C'est à la fin de la séance de mercredi après-midi que l'article 20A sur les dates mémorielles des 10 et 23 mai, est revenu en discussion. Comme le sénateur PS de la Guadeloupe, Félix Desplan, avait obtenu la suppression de cet article en commission, plusieurs amendements ont été proposé pour le rétablir, l'un du sénateur martiniquais Serge Larcher pour les socialistes, un autre par le sénateur de Saint-Martin, Guillaume Arnell pour les radicaux et centristes et un troisième par la sénatrice Aline Archimbaud pour les écologistes. Guillaume Arnell a voulu apaiser la crise en indiquant au sujet de la grève de la faim entamé vendredi dernier par Serge Romana, le président du CM98, que ce moyen ne pouvait être qu'un "ultime recours" et que l'on n'en était pas là puisque le travail parlementaire est encore loin d'être achevé avec la commission mixte paritaire à venir et un éventuel retour du texte devant les députés. Il s'est toutefois montré sévère avec l'action de Serge Romana : "Le Parlement ne peut travailler sous pression, alors que nous comprenons le sens de la démarche."
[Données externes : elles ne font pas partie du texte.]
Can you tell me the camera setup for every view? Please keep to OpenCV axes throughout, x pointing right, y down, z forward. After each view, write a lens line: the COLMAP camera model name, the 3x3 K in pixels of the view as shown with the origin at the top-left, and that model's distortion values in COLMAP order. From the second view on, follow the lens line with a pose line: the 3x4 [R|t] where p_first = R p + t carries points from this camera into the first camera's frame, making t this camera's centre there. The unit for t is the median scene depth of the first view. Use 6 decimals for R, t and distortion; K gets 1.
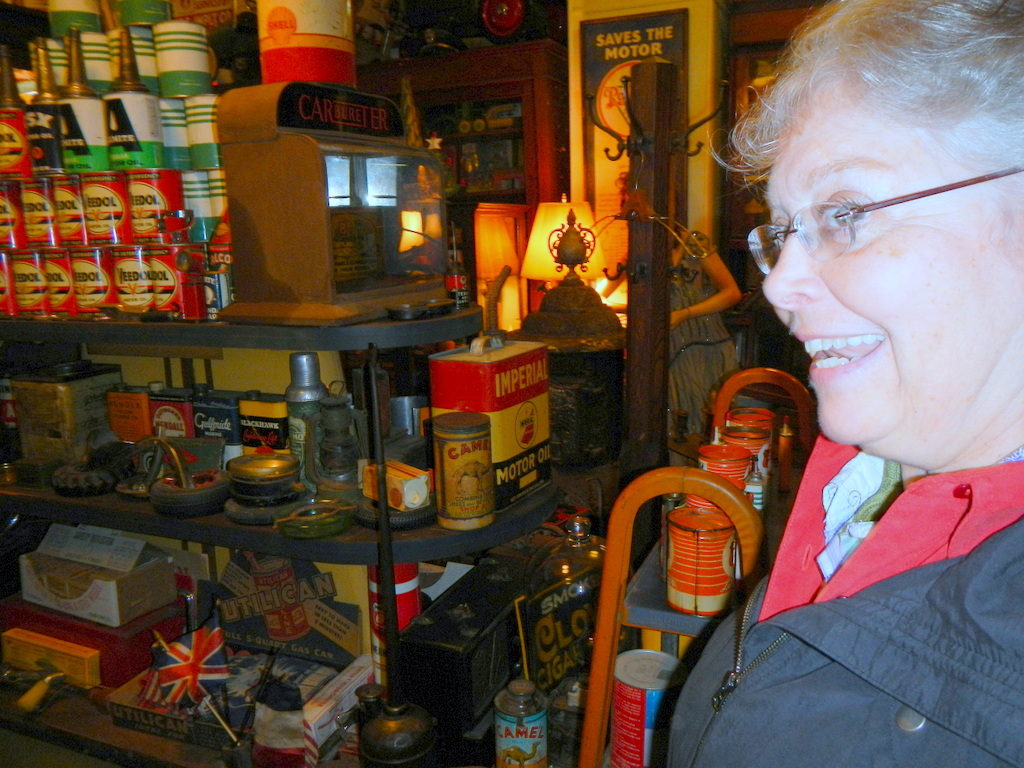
lens RADIAL K [[860.7, 0, 511.3], [0, 860.7, 382.8], [0, 0, 1]] dist [0.008029, -0.010131]
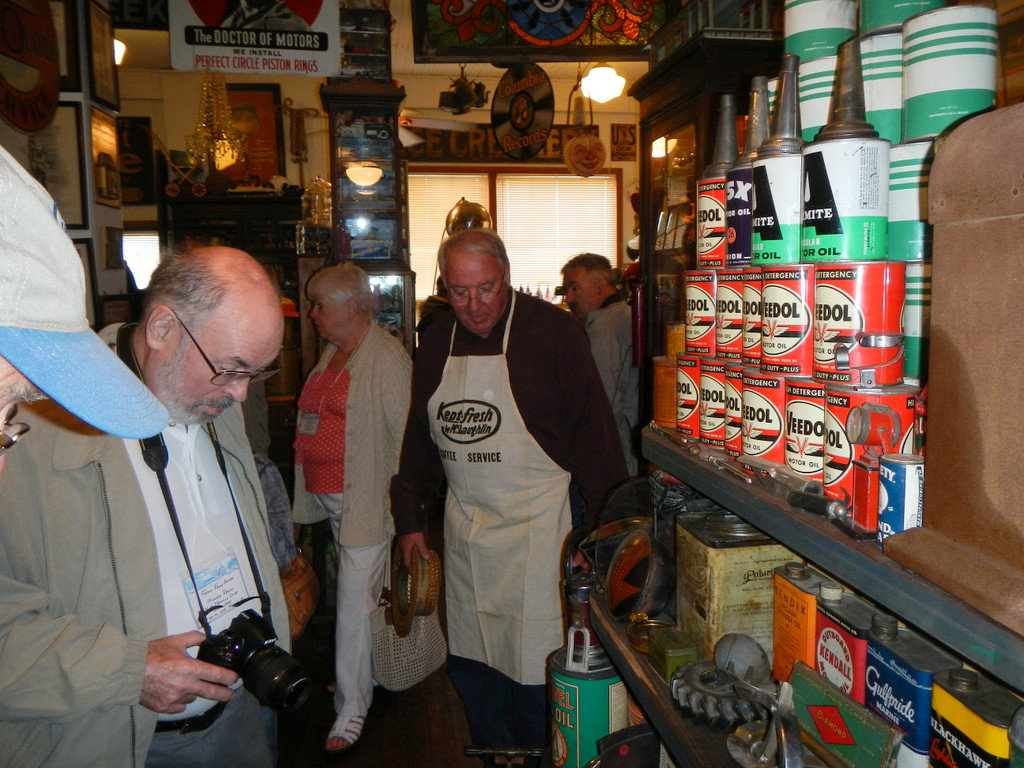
lens RADIAL K [[860.7, 0, 512.2], [0, 860.7, 382.3], [0, 0, 1]] dist [0.008029, -0.010131]
pose [[0.559481, 0.124852, -0.819386, -0.041480], [-0.159743, 0.986298, 0.041212, -0.146201], [0.813304, 0.107833, 0.571759, 0.450829]]
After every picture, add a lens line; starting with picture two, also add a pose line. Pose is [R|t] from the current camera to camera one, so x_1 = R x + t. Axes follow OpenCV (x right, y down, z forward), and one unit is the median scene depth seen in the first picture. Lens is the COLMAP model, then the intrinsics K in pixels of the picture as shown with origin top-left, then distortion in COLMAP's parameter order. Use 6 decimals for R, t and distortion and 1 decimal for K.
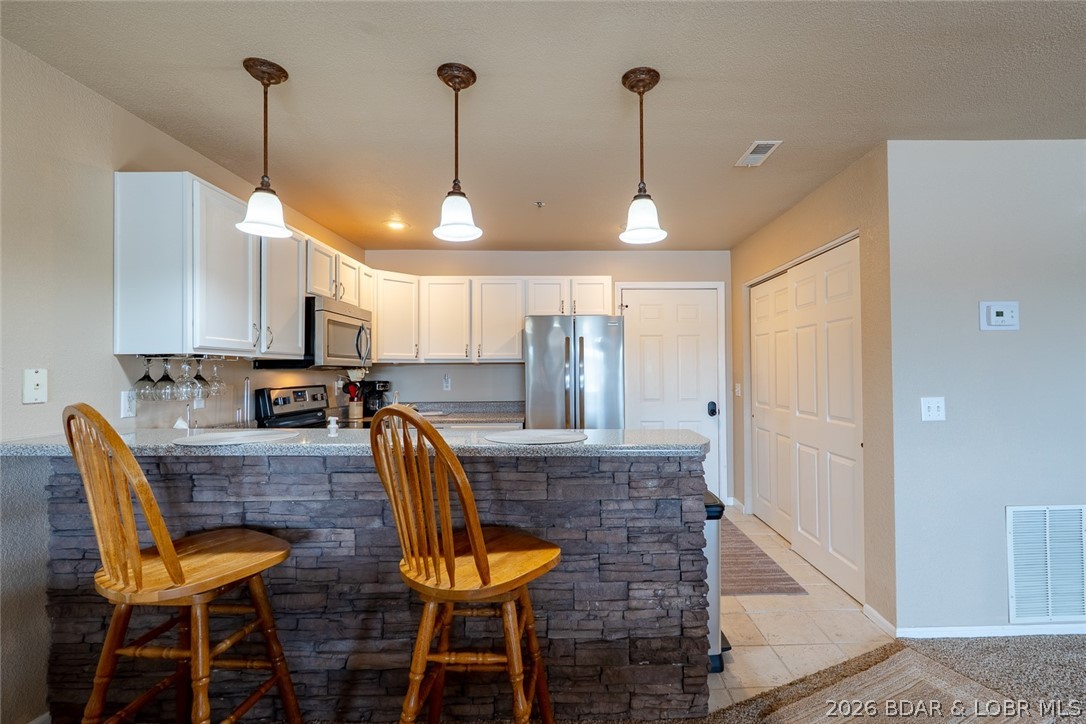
lens RADIAL K [[499.7, 0, 575.5], [0, 499.7, 362.6], [0, 0, 1]] dist [-0.000071, 0.000147]
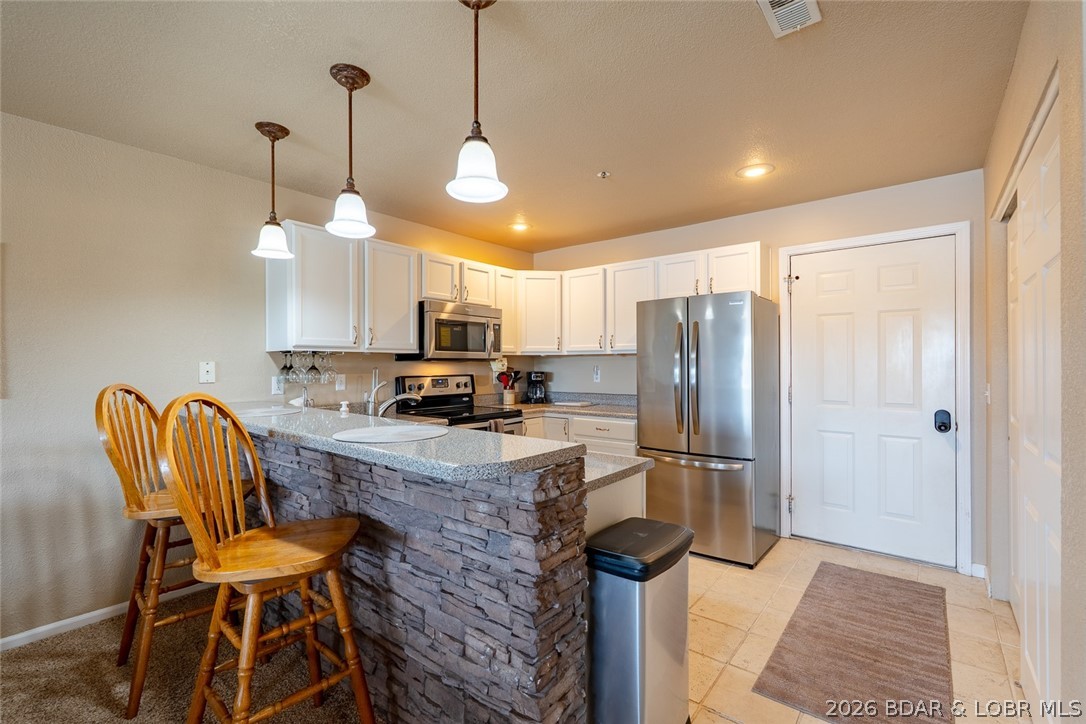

La commission des lois et la ministre des Outre-mer s'en sont remis au choix des sénateurs. Félix Desplan a pris la parole : "Deux, trois, quatre commémorations, cela ne fait pas sérieux... Je confirme ici ma position. Finalement, ce sont finalement les amendements de Guillaume Arnell et de Serge Larcher qui ont été adoptés, rétablissant ainsi l'article de loi qui fixe officiellement la date du 10 mai, comme "journée nationale des mémoires de la traite, de l’esclavage et de leur abolition", et celle du 23 mai comme "journée nationale en hommage aux victimes de l’esclavage colonial".